Exercise description – Copy the lines below that contain "main".
═════ Task material ═════
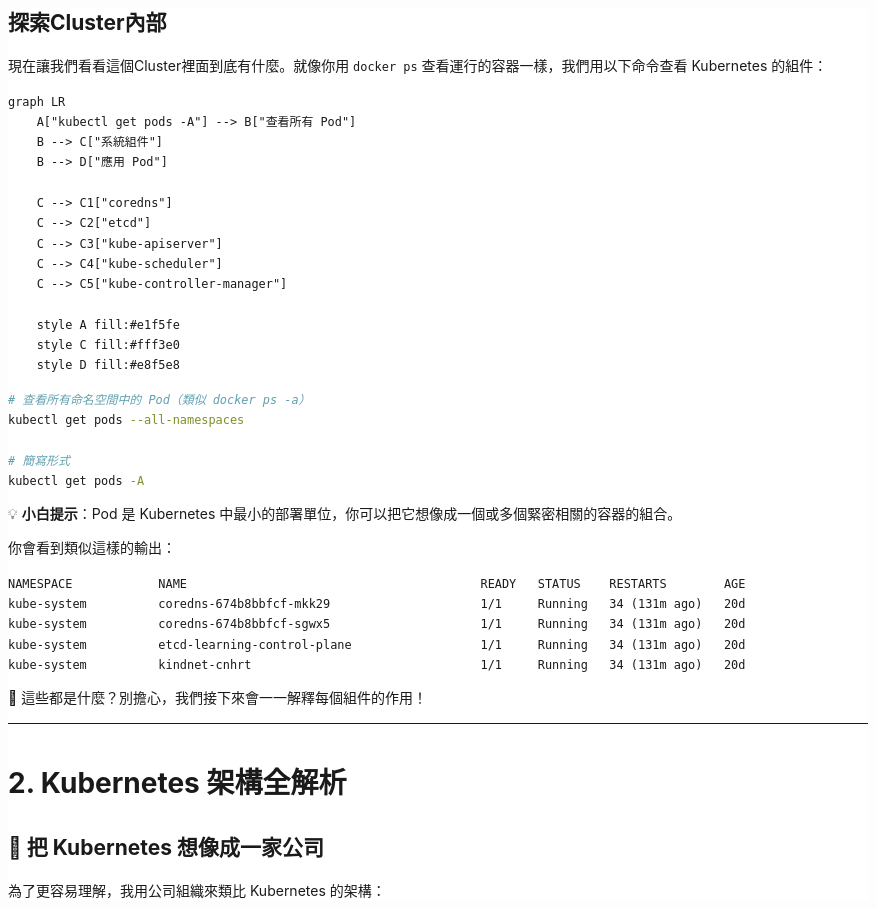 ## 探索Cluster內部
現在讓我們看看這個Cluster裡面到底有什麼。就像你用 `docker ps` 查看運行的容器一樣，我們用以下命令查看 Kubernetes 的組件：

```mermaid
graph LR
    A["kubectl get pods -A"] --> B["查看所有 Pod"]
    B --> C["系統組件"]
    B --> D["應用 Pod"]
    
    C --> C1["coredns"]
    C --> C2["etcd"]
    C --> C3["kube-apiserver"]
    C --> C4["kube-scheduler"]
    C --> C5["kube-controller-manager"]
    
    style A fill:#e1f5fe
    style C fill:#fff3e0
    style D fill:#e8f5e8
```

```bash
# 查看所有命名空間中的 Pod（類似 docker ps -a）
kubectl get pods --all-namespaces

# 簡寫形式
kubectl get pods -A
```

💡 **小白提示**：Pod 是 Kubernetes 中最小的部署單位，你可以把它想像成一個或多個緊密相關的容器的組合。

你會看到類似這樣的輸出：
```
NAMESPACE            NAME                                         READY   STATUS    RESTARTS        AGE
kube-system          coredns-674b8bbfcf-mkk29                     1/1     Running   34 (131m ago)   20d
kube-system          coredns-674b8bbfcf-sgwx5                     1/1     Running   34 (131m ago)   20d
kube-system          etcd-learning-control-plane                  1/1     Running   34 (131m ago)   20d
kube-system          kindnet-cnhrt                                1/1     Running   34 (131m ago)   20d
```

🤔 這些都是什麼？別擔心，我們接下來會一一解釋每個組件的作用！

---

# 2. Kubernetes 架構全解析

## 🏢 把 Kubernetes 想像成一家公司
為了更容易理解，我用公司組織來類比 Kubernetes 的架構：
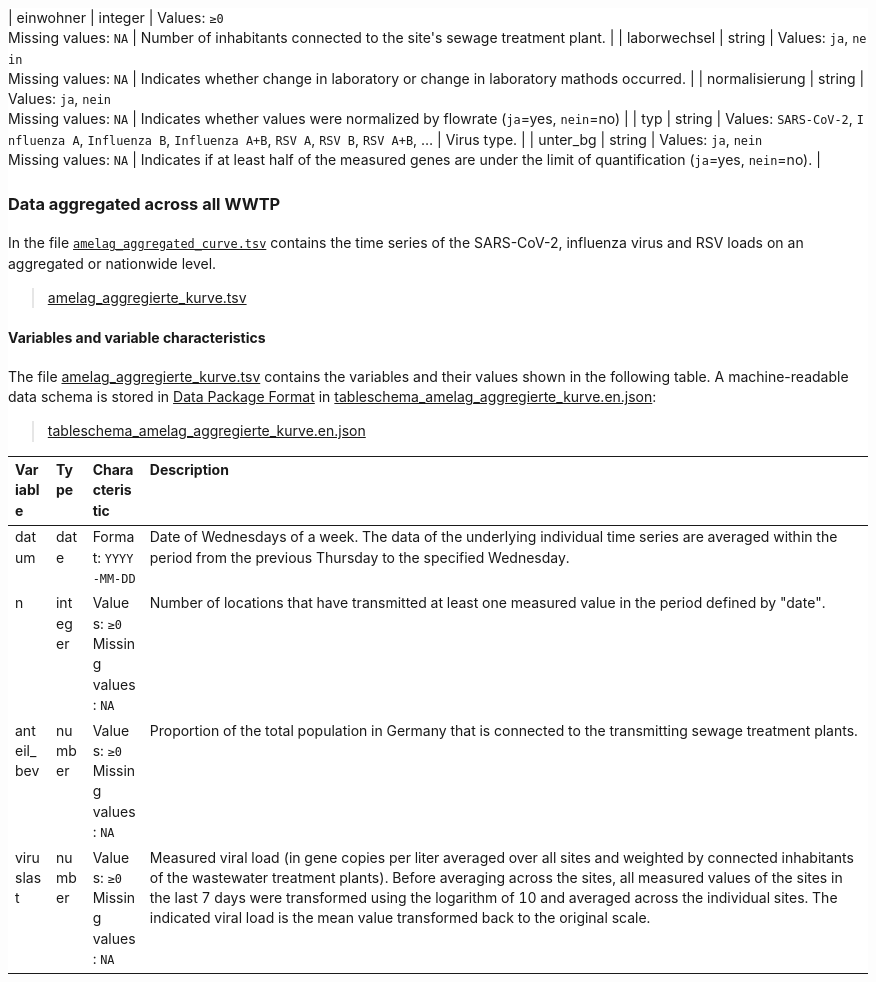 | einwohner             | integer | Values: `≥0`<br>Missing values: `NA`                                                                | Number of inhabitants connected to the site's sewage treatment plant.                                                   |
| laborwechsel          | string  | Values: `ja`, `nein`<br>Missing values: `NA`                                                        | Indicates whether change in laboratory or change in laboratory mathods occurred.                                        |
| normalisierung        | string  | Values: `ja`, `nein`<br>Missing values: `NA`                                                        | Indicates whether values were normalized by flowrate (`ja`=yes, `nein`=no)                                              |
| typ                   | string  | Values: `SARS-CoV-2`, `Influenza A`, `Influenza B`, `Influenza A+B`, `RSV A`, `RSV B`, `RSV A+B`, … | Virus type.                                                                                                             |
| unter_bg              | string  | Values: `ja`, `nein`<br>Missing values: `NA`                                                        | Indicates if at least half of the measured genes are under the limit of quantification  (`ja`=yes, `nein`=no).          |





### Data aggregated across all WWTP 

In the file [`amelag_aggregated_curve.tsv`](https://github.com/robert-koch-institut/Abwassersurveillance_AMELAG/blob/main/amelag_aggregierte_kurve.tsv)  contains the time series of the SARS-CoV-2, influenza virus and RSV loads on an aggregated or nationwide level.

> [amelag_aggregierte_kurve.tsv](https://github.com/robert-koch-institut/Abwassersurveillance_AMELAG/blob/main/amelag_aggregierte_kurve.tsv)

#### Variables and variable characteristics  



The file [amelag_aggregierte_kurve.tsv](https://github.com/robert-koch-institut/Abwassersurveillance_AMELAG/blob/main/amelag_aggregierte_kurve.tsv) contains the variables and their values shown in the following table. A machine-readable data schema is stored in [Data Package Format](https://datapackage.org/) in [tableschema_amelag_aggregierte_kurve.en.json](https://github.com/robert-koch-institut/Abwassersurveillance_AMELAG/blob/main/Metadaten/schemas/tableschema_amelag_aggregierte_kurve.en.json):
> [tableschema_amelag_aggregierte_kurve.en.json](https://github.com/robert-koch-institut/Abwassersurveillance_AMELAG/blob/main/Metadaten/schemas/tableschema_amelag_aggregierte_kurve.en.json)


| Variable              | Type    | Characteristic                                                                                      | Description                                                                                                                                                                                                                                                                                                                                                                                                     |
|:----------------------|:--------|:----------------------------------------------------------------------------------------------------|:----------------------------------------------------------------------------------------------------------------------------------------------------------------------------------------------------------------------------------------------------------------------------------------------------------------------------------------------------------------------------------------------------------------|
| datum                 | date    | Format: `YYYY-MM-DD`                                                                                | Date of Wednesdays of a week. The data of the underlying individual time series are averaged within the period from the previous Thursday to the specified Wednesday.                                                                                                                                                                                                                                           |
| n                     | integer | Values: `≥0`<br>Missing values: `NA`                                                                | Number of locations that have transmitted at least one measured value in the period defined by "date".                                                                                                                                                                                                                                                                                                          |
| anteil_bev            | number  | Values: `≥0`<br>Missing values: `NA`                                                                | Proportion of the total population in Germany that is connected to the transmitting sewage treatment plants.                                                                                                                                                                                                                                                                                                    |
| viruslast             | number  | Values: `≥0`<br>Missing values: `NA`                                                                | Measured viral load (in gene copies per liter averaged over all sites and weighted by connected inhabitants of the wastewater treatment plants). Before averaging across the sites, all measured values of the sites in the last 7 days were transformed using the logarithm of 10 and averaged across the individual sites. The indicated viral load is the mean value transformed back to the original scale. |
═════
Task answer –
In the file [`amelag_aggregated_curve.tsv`](https://github.com/robert-koch-institut/Abwassersurveillance_AMELAG/blob/main/amelag_aggregierte_kurve.tsv)  contains the time series of the SARS-CoV-2, influenza virus and RSV loads on an aggregated or nationwide level.
> [amelag_aggregierte_kurve.tsv](https://github.com/robert-koch-institut/Abwassersurveillance_AMELAG/blob/main/amelag_aggregierte_kurve.tsv)
The file [amelag_aggregierte_kurve.tsv](https://github.com/robert-koch-institut/Abwassersurveillance_AMELAG/blob/main/amelag_aggregierte_kurve.tsv) contains the variables and their values shown in the following table. A machine-readable data schema is stored in [Data Package Format](https://datapackage.org/) in [tableschema_amelag_aggregierte_kurve.en.json](https://github.com/robert-koch-institut/Abwassersurveillance_AMELAG/blob/main/Metadaten/schemas/tableschema_amelag_aggregierte_kurve.en.json):
> [tableschema_amelag_aggregierte_kurve.en.json](https://github.com/robert-koch-institut/Abwassersurveillance_AMELAG/blob/main/Metadaten/schemas/tableschema_amelag_aggregierte_kurve.en.json)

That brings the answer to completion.